I've never enjoyed group work but this term has definitely changed my perspective! Donโt get me wrong, group work will never be preferable but I do realise that there is great value in working in a good group.
Thanks so much to Group 3: Julia, Michelle and Katherine for a great term! Each group member had different insights into the project, and I loved how we decided not to take the divide and conquer approach. I've never done this before for a group assignment and it was definitely an interesting and valuable experience. We had weekly coding sessions where we just sat in a group call and coded together. Because of this we were able to ask questions and work together to help one another. This allowed us to blitz through our problems because there were 4 different minds working together. This gave us time to reproduce everything quickly and have some time to produce a great final presentation.

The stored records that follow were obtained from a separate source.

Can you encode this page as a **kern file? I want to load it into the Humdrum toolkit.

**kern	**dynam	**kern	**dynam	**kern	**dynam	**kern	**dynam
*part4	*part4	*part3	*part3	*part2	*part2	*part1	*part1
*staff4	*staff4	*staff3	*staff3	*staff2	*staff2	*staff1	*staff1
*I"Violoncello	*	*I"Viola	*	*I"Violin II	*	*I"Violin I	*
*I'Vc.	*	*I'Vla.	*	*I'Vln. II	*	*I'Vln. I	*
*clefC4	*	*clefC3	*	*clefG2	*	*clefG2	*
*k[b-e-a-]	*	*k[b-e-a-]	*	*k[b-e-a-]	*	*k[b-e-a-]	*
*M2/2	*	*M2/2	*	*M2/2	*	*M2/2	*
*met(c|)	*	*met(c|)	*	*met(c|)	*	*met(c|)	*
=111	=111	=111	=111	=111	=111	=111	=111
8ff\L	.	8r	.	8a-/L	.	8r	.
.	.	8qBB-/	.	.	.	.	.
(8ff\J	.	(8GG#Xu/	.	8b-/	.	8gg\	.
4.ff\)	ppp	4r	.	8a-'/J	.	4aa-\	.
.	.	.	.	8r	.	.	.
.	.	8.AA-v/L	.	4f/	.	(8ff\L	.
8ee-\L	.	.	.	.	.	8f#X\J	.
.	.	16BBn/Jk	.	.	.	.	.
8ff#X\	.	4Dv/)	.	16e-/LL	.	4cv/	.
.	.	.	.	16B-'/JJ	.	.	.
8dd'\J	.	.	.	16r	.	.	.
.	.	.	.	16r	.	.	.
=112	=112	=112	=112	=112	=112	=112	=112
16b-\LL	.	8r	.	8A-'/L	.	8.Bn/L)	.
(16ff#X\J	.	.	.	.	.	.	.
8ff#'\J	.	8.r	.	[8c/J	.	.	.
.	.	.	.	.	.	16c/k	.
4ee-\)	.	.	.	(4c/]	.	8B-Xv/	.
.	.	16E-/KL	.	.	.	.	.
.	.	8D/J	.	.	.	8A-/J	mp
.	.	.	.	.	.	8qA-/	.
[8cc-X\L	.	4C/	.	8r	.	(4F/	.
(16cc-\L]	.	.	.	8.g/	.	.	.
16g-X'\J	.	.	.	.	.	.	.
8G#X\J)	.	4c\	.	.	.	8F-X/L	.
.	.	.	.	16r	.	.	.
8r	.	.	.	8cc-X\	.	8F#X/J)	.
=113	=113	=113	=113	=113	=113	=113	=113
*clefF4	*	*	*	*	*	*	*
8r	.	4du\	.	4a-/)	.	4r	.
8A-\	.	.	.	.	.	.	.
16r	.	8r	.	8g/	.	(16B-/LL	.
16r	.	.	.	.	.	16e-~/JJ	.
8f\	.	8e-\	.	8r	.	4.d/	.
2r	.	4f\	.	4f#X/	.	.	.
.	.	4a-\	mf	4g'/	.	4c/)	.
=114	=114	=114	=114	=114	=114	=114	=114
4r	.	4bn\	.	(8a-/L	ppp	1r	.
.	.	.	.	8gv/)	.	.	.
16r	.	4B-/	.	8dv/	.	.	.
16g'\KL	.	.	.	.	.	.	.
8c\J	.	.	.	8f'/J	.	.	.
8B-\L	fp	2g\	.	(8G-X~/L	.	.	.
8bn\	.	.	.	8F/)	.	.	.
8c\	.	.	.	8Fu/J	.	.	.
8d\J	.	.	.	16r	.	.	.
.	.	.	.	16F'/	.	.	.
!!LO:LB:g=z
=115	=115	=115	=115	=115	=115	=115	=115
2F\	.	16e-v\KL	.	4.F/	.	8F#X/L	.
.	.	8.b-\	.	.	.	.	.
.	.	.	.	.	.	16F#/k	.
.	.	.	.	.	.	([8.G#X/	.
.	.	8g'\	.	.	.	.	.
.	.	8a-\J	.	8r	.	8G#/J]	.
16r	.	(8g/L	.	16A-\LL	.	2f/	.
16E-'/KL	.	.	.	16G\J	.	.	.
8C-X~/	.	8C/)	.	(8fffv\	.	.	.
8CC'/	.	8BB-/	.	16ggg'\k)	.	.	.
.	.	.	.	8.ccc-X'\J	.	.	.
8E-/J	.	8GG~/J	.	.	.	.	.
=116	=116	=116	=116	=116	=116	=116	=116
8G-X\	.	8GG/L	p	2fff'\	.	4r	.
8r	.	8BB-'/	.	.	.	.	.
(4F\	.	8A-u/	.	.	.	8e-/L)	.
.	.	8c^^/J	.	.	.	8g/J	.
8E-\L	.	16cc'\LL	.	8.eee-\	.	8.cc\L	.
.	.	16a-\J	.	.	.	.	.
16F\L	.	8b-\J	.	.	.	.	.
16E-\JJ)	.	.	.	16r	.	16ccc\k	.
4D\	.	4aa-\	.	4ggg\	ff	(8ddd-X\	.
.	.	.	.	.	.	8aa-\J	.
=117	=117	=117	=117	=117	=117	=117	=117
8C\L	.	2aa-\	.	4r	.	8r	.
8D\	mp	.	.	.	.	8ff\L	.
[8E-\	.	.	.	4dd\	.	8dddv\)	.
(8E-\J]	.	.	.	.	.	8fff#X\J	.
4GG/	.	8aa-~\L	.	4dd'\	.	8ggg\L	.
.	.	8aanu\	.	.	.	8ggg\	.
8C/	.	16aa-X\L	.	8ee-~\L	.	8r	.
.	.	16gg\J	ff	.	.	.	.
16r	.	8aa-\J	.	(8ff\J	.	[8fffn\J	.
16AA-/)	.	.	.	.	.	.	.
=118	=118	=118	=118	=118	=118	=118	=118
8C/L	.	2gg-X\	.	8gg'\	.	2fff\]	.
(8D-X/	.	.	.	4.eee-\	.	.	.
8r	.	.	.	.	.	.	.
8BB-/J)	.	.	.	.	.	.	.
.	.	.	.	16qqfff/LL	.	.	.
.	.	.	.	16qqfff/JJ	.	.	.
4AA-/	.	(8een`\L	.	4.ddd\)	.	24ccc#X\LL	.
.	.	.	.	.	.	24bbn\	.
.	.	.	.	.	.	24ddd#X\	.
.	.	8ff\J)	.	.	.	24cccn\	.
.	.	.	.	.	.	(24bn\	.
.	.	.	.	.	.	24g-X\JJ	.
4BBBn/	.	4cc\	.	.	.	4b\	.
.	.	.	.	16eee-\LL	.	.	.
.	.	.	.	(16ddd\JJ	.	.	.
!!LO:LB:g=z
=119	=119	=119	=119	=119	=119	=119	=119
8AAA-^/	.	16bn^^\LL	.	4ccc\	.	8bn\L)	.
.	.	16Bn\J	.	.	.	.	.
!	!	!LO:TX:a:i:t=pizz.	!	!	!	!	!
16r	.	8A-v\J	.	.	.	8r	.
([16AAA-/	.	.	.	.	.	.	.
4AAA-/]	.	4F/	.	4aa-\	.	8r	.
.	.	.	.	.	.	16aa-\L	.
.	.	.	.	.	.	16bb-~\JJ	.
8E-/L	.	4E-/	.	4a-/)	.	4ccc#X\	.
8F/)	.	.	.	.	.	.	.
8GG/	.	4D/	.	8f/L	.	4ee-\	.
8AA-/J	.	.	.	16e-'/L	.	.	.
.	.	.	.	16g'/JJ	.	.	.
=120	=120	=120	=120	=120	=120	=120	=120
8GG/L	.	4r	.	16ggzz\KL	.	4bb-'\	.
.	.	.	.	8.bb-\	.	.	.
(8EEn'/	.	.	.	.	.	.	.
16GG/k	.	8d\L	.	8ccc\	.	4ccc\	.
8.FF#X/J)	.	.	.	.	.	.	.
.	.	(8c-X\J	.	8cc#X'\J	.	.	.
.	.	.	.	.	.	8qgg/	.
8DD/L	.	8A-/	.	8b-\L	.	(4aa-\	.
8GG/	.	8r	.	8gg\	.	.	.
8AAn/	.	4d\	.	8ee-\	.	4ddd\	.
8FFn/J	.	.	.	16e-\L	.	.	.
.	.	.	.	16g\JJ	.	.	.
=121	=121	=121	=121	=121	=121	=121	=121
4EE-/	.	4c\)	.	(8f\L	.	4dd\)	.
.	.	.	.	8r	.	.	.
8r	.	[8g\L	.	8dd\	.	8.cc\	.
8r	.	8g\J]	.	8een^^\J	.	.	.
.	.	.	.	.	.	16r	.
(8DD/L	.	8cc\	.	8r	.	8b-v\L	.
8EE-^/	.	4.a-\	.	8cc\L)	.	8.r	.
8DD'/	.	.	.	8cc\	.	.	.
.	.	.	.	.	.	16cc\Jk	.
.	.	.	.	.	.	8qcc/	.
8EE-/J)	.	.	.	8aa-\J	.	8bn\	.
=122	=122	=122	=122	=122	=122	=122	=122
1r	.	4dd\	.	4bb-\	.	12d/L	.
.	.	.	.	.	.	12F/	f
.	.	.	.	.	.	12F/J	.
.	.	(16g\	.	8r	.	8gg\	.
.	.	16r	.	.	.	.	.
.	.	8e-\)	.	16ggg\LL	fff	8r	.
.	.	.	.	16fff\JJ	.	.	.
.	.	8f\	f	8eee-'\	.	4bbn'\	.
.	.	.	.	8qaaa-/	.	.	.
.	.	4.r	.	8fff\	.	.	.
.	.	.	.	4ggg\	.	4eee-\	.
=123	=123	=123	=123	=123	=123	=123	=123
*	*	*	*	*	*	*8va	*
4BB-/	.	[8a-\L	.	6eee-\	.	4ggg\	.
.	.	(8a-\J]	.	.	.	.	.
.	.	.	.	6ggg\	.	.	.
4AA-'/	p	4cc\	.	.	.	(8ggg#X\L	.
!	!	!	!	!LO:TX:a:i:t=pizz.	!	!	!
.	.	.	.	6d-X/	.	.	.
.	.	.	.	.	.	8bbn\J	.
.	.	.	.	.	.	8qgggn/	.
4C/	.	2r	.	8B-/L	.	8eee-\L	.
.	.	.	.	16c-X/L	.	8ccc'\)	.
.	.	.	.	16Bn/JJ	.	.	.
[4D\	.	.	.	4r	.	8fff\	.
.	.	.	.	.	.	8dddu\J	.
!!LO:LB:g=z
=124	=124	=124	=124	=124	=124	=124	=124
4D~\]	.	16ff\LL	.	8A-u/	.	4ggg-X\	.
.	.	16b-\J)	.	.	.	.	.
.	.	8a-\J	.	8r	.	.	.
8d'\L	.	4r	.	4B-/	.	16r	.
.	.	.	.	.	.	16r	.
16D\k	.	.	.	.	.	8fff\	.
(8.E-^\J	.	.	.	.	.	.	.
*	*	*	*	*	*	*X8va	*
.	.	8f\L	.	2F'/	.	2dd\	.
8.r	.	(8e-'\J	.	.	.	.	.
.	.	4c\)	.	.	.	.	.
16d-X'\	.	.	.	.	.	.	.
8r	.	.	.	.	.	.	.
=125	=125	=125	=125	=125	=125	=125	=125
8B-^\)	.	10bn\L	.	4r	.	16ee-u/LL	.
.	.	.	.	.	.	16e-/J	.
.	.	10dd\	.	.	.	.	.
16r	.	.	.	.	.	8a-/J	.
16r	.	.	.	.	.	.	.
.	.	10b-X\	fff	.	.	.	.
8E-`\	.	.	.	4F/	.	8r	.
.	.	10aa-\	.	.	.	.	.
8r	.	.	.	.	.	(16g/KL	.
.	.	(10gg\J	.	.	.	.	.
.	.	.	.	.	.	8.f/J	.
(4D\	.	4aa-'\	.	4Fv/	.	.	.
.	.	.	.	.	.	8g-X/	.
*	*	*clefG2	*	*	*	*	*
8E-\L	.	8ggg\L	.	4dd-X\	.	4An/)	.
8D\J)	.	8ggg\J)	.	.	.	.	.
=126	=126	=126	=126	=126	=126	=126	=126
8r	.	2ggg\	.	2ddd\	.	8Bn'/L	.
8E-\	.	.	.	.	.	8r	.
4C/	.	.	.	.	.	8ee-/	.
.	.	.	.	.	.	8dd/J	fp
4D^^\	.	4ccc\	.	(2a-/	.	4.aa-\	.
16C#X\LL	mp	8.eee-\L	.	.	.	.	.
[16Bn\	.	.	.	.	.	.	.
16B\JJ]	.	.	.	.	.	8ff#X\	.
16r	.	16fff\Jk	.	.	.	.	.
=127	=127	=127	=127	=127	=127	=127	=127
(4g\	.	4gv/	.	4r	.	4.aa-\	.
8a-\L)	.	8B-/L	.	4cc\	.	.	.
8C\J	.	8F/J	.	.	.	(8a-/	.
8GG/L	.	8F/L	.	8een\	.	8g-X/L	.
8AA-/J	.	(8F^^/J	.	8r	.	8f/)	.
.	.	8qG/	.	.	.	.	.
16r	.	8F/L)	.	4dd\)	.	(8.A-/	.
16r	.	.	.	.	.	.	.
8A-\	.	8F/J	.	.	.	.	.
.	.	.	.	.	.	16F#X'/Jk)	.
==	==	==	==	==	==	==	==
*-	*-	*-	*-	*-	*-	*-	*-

This term and the journey of completing the verification task has definitely made coding and R more approachable. I've always been intimidated by my computer science and engineering friends when I see all their coding. Danielle's tutorials were definitely a great way to get started and learn the basics but I've learnt that coding is basically a whole heap of googling different solution and trial-and-error.
I did not realise the full extent of the replication crisis until we started actually trying to reproduce our studies. When learning about researchers now starting to share their data, I thought (rather naively) that it would solve most, if not all, of the replication crisis. I thought that if researchers shared their data, it would be enough to reproduce everything.
Since starting the verification task, I realised that having open code isn't enough - the code my group was given was hard to understand and difficult to reproduce. We weren't given a codebook that informs us what each data variable means. Thus, when we were reproducing our tables and figures, it was difficult to determine which variables were needed to reproduce each figure. Further, no coding script was given so it was hard to know which packages to use and how the authors reached a certain value.
On the other hand, I do understand how hard it is to rubber duck every single bit of coding. It's difficult to explain and code as you go, especially when a lot of the coding done involves a lot of trial-and-error.
I've learnt that computational reproducibility is harder than it looks and is definitely easier said than done.
Once again, thanks to Julia, Michelle and Katherine for a great term! Also thanks to Jenny S, Jenny R and Kate for guiding us through this course. I've learnt so much from this course and it has definitely been one of my favourite courses that I've experienced!